> [Problem to work on]: How many lines in the listing below contain the string "right"? Reply with the number alone.

> [Extracted entries]:

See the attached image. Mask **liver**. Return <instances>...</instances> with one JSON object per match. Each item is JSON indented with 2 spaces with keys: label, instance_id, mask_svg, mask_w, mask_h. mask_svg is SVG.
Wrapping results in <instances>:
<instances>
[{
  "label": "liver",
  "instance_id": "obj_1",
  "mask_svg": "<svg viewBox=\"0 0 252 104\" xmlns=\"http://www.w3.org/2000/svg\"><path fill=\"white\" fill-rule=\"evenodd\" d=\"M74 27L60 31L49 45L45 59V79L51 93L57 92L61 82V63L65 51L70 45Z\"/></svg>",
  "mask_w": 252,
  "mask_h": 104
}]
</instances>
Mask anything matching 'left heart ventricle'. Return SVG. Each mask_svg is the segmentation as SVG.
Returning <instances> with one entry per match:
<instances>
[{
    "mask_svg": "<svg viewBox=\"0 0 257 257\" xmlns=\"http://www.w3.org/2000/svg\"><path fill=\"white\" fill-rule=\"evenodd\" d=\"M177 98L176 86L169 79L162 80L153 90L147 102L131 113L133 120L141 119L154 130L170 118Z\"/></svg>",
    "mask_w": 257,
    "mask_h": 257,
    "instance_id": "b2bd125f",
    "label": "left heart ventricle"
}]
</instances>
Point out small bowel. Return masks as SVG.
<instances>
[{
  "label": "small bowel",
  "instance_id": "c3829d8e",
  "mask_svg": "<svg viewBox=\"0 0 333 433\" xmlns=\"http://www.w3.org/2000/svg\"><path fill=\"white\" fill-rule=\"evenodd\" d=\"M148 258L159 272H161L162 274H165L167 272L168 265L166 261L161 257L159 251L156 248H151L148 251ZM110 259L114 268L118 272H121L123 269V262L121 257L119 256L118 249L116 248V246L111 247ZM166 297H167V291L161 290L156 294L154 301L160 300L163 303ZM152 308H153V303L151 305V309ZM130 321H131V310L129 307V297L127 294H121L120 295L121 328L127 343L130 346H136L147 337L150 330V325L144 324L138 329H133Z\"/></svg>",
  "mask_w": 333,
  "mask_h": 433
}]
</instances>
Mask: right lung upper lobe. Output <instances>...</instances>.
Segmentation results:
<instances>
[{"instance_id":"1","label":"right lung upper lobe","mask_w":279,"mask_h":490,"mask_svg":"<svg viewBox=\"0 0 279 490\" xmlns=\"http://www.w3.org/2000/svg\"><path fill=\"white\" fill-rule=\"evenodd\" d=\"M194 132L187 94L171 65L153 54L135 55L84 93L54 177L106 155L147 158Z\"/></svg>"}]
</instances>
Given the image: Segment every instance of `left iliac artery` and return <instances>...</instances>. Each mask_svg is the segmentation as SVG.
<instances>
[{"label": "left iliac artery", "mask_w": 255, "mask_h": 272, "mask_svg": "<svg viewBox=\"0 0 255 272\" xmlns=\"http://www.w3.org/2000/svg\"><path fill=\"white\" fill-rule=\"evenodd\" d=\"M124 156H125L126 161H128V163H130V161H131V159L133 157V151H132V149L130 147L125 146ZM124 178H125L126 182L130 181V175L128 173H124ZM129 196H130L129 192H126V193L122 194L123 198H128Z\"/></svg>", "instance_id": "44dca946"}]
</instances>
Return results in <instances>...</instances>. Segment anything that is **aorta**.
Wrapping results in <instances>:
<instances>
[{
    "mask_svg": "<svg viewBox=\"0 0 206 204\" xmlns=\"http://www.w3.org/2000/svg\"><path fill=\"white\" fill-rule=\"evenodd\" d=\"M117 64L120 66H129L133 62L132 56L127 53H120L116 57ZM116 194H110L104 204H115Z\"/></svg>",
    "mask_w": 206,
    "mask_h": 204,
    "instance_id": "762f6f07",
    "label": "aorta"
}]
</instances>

> [Task output]: 2